Not quite there, we should really clean up the `answer_prefix_tokens` argument but it is hard to get right. It's generally easier to use a custom callback handler like so:

In [None]:
import sys

class CallbackHandler(StreamingStdOutCallbackHandler):
    def __init__(self):
        self.content: str = ""
        self.final_answer: bool = False

    def on_llm_new_token(self, token: str, **kwargs: any) -> None:
        self.content += token
        if "Final Answer" in self.content:
            # now we're in the final answer section, but don't print yet
            self.final_answer = True
            self.content = ""
        if self.final_answer:
            if '"action_input": "' in self.content:
                if token not in ["}"]:
                    sys.stdout.write(token)  # equal to `print(token, end="")`
                    sys.stdout.flush()

agent.agent.llm_chain.llm.callbacks = [CallbackHandler()]

Let's try again:

In [None]:
agent("what is the square root of 71?")

In [None]:
agent.agent.llm_chain.llm

It isn't perfect, but this is getting better. Now, in most scenarios we're unlikely to simply be printing output to a terminal or notebook. When we want to do something more complex like stream this data through another API, we need to do things differently.
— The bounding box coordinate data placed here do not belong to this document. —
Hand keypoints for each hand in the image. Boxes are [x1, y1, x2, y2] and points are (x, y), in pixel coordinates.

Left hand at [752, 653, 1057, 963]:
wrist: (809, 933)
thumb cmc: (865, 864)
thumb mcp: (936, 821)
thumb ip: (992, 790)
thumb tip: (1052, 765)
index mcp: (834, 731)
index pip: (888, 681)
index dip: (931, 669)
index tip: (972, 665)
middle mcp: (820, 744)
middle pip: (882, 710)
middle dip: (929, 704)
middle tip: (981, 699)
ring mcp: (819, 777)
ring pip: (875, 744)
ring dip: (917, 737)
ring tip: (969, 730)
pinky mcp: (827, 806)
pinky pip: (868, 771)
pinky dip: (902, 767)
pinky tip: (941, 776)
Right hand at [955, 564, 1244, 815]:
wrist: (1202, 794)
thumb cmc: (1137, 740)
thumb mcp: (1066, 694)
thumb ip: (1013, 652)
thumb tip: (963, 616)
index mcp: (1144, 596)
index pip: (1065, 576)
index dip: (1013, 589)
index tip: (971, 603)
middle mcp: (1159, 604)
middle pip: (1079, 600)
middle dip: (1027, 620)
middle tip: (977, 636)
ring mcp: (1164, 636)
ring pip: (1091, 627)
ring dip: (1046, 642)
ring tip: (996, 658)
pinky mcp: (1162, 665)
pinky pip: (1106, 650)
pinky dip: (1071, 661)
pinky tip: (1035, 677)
## Using FastAPI with Agents

In most cases we'll be placing our LLMs, Agents, etc behind something like an API. Let's add that into the mix and see how we can implement streaming for agents with FastAPI.
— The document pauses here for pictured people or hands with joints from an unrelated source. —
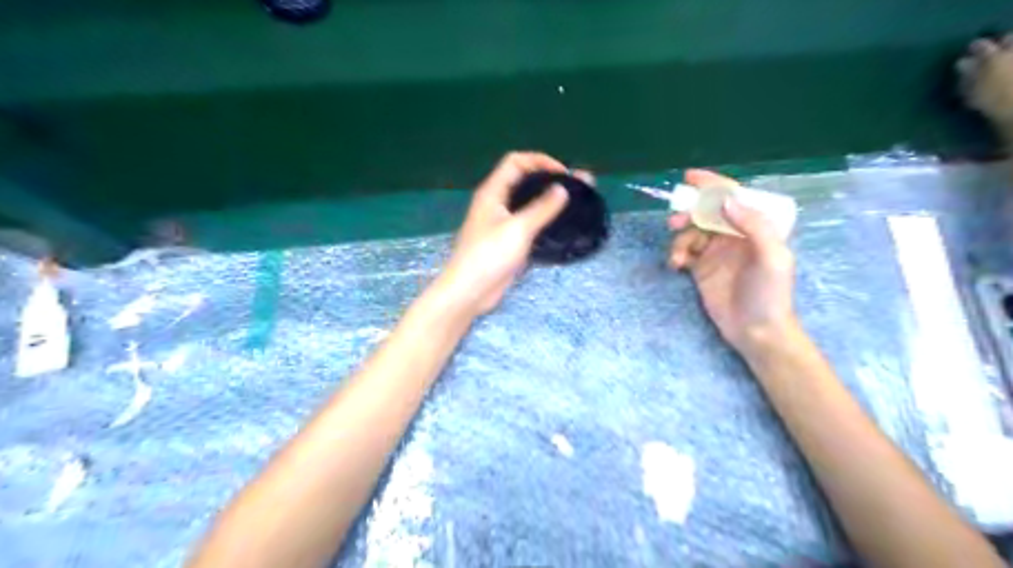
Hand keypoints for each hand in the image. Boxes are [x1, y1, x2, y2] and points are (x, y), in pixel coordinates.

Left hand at [439, 152, 573, 317]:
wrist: (470, 291)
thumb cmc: (489, 255)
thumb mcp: (518, 229)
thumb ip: (542, 208)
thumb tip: (562, 189)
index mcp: (493, 192)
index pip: (516, 162)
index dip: (540, 161)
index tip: (564, 174)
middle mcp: (496, 203)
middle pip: (523, 181)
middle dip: (549, 180)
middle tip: (576, 188)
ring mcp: (501, 224)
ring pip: (527, 204)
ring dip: (549, 202)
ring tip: (575, 205)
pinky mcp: (507, 242)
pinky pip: (528, 224)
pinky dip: (544, 221)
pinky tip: (561, 227)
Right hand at [670, 168, 803, 355]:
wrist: (757, 331)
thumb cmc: (770, 293)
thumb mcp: (771, 257)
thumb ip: (753, 225)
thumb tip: (726, 200)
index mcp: (755, 227)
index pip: (733, 198)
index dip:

First, we'll create a simple `main.py` script to contain our FastAPI logic. You can find it in the same GitHub repo location as this notebook ([here's a link](https://github.com/pinecone-io/examples/blob/langchain-streaming/learn/generation/langchain/handbook/09-langchain-streaming/main.py)).

To run the API, navigate to the directory and run `uvicorn main:app --reload`. Once complete, you can confirm it is running by looking for the 🤙 status in the next cell output:

In [14]:
import requests

res = requests.get("http://localhost:8000/health")
res.json()

{'status': '🤙'}

In [15]:
res = requests.get("http://localhost:8000/chat",
    json={"text": "hello there!"}
)
res

<Response [200]>

In [16]:
res.json()

{'input': 'hello there!',
 'chat_history': [],
 'output': 'Hello! How can I assist you today?'}

Unlike with our StdOut streaming, we now need to send our tokens to a generator function that feeds those tokens to FastAPI via a `StreamingResponse` object. To handle this we need to use async code, otherwise our generator will not begin emitting anything until _after_ generation is already complete.

The `Queue` is accessed by our callback handler, as as each token is generated, it puts the token into the queue. Our generator function asyncronously checks for new tokens being added to the queue. As soon as the generator sees a token has been added, it gets the token and yields it to our `StreamingResponse`.

To see it in action, we'll define a stream requests function called `get_stream`:

In [17]:
def get_stream(query: str):
    s = requests.Session()
    with s.get(
        "http://localhost:8000/chat",
        stream=True,
        json={"text": query}
    ) as r:
        for line in r.iter_content():
            print(line.decode("utf-8"), end="")

In [26]:
get_stream("hi there!")

 "Hello! How can I assist you today?"